### Data records
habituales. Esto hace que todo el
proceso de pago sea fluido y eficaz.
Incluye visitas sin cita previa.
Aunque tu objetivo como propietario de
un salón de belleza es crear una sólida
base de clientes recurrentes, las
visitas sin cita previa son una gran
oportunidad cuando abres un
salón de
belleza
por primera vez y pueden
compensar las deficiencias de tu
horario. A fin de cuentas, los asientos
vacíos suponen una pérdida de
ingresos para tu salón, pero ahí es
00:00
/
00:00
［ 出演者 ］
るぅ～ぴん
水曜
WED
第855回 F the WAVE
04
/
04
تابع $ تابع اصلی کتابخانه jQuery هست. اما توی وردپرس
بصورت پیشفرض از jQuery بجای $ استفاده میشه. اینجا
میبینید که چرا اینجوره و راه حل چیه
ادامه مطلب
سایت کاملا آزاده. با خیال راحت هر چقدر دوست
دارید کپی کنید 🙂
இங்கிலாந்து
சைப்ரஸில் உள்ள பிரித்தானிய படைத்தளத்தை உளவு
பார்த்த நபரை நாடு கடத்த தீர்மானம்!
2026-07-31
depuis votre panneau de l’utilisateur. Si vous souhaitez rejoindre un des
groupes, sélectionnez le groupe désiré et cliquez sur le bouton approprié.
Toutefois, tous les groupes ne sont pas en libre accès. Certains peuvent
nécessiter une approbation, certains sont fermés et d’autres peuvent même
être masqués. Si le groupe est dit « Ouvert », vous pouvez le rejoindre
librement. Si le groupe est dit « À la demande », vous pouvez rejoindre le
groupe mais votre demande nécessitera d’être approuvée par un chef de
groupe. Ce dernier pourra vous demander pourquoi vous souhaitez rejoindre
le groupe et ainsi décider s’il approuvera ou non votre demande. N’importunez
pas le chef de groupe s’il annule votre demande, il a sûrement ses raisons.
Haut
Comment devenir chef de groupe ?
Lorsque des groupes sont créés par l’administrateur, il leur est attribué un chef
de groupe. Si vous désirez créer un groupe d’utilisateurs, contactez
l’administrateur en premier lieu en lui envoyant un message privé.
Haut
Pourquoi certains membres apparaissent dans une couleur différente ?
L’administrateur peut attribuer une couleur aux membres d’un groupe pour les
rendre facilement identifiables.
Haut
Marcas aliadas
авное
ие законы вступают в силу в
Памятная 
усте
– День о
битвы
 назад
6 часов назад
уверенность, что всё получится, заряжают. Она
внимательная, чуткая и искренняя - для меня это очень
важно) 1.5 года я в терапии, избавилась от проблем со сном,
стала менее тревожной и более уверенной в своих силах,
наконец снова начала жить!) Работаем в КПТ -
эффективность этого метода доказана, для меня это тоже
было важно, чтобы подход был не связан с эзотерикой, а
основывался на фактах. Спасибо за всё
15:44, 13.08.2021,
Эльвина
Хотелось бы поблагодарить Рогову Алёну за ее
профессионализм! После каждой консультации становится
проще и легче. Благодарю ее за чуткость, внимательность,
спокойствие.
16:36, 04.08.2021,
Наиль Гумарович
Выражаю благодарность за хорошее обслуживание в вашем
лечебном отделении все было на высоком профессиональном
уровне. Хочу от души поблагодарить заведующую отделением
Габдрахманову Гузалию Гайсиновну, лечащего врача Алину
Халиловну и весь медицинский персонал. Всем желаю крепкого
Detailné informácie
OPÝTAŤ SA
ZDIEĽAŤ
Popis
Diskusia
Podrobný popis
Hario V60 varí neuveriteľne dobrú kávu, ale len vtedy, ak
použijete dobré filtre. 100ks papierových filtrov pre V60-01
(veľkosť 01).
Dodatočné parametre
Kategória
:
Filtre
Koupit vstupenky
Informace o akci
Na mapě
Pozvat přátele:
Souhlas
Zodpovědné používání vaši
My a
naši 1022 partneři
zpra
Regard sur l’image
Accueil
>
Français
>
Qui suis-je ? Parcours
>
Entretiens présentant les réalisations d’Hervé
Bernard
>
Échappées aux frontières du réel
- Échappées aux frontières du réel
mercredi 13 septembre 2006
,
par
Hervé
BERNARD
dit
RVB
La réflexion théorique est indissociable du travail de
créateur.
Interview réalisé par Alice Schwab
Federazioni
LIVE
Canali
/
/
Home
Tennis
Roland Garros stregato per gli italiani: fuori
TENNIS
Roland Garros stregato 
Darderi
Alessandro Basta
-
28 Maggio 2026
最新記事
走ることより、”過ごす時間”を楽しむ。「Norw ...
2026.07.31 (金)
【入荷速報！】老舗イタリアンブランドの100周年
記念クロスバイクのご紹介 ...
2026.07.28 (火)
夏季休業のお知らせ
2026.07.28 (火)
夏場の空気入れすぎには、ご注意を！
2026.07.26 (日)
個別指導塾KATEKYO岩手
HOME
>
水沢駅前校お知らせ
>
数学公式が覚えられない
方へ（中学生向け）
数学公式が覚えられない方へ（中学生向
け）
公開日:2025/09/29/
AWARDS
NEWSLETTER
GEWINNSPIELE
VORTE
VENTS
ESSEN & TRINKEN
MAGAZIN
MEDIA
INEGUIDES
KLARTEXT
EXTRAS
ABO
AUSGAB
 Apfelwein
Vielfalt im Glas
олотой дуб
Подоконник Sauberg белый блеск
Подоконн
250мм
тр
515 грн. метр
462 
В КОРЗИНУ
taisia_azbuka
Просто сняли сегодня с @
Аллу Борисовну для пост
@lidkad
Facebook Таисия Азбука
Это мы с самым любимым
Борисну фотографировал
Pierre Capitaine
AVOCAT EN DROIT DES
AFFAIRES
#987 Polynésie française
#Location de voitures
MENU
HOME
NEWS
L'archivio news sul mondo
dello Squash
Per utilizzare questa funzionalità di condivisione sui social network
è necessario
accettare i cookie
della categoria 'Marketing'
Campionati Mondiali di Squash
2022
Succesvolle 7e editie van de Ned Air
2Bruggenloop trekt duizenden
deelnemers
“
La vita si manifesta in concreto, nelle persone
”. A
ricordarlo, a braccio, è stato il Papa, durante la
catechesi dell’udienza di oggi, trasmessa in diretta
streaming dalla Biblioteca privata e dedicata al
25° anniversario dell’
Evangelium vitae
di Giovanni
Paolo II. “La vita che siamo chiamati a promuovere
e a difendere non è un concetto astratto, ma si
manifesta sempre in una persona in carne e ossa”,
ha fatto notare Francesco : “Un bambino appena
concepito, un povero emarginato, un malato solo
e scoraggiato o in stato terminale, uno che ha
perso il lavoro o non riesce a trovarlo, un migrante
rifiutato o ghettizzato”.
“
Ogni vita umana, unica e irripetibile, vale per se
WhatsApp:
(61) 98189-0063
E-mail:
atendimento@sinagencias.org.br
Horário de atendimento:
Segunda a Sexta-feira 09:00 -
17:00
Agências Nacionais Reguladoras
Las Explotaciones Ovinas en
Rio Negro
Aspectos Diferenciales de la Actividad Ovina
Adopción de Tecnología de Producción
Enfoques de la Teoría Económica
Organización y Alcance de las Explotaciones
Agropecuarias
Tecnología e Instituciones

### Work item
Each line above should appear again, reproduced exactly.

### Final answer
habituales. Esto hace que todo el
proceso de pago sea fluido y eficaz.
Incluye visitas sin cita previa.
Aunque tu objetivo como propietario de
un salón de belleza es crear una sólida
base de clientes recurrentes, las
visitas sin cita previa son una gran
oportunidad cuando abres un
salón de
belleza
por primera vez y pueden
compensar las deficiencias de tu
horario. A fin de cuentas, los asientos
vacíos suponen una pérdida de
ingresos para tu salón, pero ahí es
00:00
/
00:00
［ 出演者 ］
るぅ～ぴん
水曜
WED
第855回 F the WAVE
04
/
04
تابع $ تابع اصلی کتابخانه jQuery هست. اما توی وردپرس
بصورت پیشفرض از jQuery بجای $ استفاده میشه. اینجا
میبینید که چرا اینجوره و راه حل چیه
ادامه مطلب
سایت کاملا آزاده. با خیال راحت هر چقدر دوست
دارید کپی کنید 🙂
இங்கிலாந்து
சைப்ரஸில் உள்ள பிரித்தானிய படைத்தளத்தை உளவு
பார்த்த நபரை நாடு கடத்த தீர்மானம்!
2026-07-31
depuis votre panneau de l’utilisateur. Si vous souhaitez rejoindre un des
groupes, sélectionnez le groupe désiré et cliquez sur le bouton approprié.
Toutefois, tous les groupes ne sont pas en libre accès. Certains peuvent
nécessiter une approbation, certains sont fermés et d’autres peuvent même
être masqués. Si le groupe est dit « Ouvert », vous pouvez le rejoindre
librement. Si le groupe est dit « À la demande », vous pouvez rejoindre le
groupe mais votre demande nécessitera d’être approuvée par un chef de
groupe. Ce dernier pourra vous demander pourquoi vous souhaitez rejoindre
le groupe et ainsi décider s’il approuvera ou non votre demande. N’importunez
pas le chef de groupe s’il annule votre demande, il a sûrement ses raisons.
Haut
Comment devenir chef de groupe ?
Lorsque des groupes sont créés par l’administrateur, il leur est attribué un chef
de groupe. Si vous désirez créer un groupe d’utilisateurs, contactez
l’administrateur en premier lieu en lui envoyant un message privé.
Haut
Pourquoi certains membres apparaissent dans une couleur différente ?
L’administrateur peut attribuer une couleur aux membres d’un groupe pour les
rendre facilement identifiables.
Haut
Marcas aliadas
авное
ие законы вступают в силу в
Памятная 
усте
– День о
битвы
 назад
6 часов назад
уверенность, что всё получится, заряжают. Она
внимательная, чуткая и искренняя - для меня это очень
важно) 1.5 года я в терапии, избавилась от проблем со сном,
стала менее тревожной и более уверенной в своих силах,
наконец снова начала жить!) Работаем в КПТ -
эффективность этого метода доказана, для меня это тоже
было важно, чтобы подход был не связан с эзотерикой, а
основывался на фактах. Спасибо за всё
15:44, 13.08.2021,
Эльвина
Хотелось бы поблагодарить Рогову Алёну за ее
профессионализм! После каждой консультации становится
проще и легче. Благодарю ее за чуткость, внимательность,
спокойствие.
16:36, 04.08.2021,
Наиль Гумарович
Выражаю благодарность за хорошее обслуживание в вашем
лечебном отделении все было на высоком профессиональном
уровне. Хочу от души поблагодарить заведующую отделением
Габдрахманову Гузалию Гайсиновну, лечащего врача Алину
Халиловну и весь медицинский персонал. Всем желаю крепкого
Detailné informácie
OPÝTAŤ SA
ZDIEĽAŤ
Popis
Diskusia
Podrobný popis
Hario V60 varí neuveriteľne dobrú kávu, ale len vtedy, ak
použijete dobré filtre. 100ks papierových filtrov pre V60-01
(veľkosť 01).
Dodatočné parametre
Kategória
:
Filtre
Koupit vstupenky
Informace o akci
Na mapě
Pozvat přátele:
Souhlas
Zodpovědné používání vaši
My a
naši 1022 partneři
zpra
Regard sur l’image
Accueil
>
Français
>
Qui suis-je ? Parcours
>
Entretiens présentant les réalisations d’Hervé
Bernard
>
Échappées aux frontières du réel
- Échappées aux frontières du réel
mercredi 13 septembre 2006
,
par
Hervé
BERNARD
dit
RVB
La réflexion théorique est indissociable du travail de
créateur.
Interview réalisé par Alice Schwab
Federazioni
LIVE
Canali
/
/
Home
Tennis
Roland Garros stregato per gli italiani: fuori
TENNIS
Roland Garros stregato 
Darderi
Alessandro Basta
-
28 Maggio 2026
最新記事
走ることより、”過ごす時間”を楽しむ。「Norw ...
2026.07.31 (金)
【入荷速報！】老舗イタリアンブランドの100周年
記念クロスバイクのご紹介 ...
2026.07.28 (火)
夏季休業のお知らせ
2026.07.28 (火)
夏場の空気入れすぎには、ご注意を！
2026.07.26 (日)
個別指導塾KATEKYO岩手
HOME
>
水沢駅前校お知らせ
>
数学公式が覚えられない
方へ（中学生向け）
数学公式が覚えられない方へ（中学生向
け）
公開日:2025/09/29/
AWARDS
NEWSLETTER
GEWINNSPIELE
VORTE
VENTS
ESSEN & TRINKEN
MAGAZIN
MEDIA
INEGUIDES
KLARTEXT
EXTRAS
ABO
AUSGAB
 Apfelwein
Vielfalt im Glas
олотой дуб
Подоконник Sauberg белый блеск
Подоконн
250мм
тр
515 грн. метр
462 
В КОРЗИНУ
taisia_azbuka
Просто сняли сегодня с @
Аллу Борисовну для пост
@lidkad
Facebook Таисия Азбука
Это мы с самым любимым
Борисну фотографировал
Pierre Capitaine
AVOCAT EN DROIT DES
AFFAIRES
#987 Polynésie française
#Location de voitures
MENU
HOME
NEWS
L'archivio news sul mondo
dello Squash
Per utilizzare questa funzionalità di condivisione sui social network
è necessario
accettare i cookie
della categoria 'Marketing'
Campionati Mondiali di Squash
2022
Succesvolle 7e editie van de Ned Air
2Bruggenloop trekt duizenden
deelnemers
“
La vita si manifesta in concreto, nelle persone
”. A
ricordarlo, a braccio, è stato il Papa, durante la
catechesi dell’udienza di oggi, trasmessa in diretta
streaming dalla Biblioteca privata e dedicata al
25° anniversario dell’
Evangelium vitae
di Giovanni
Paolo II. “La vita che siamo chiamati a promuovere
e a difendere non è un concetto astratto, ma si
manifesta sempre in una persona in carne e ossa”,
ha fatto notare Francesco : “Un bambino appena
concepito, un povero emarginato, un malato solo
e scoraggiato o in stato terminale, uno che ha
perso il lavoro o non riesce a trovarlo, un migrante
rifiutato o ghettizzato”.
“
Ogni vita umana, unica e irripetibile, vale per se
WhatsApp:
(61) 98189-0063
E-mail:
atendimento@sinagencias.org.br
Horário de atendimento:
Segunda a Sexta-feira 09:00 -
17:00
Agências Nacionais Reguladoras
Las Explotaciones Ovinas en
Rio Negro
Aspectos Diferenciales de la Actividad Ovina
Adopción de Tecnología de Producción
Enfoques de la Teoría Económica
Organización y Alcance de las Explotaciones
Agropecuarias
Tecnología e Instituciones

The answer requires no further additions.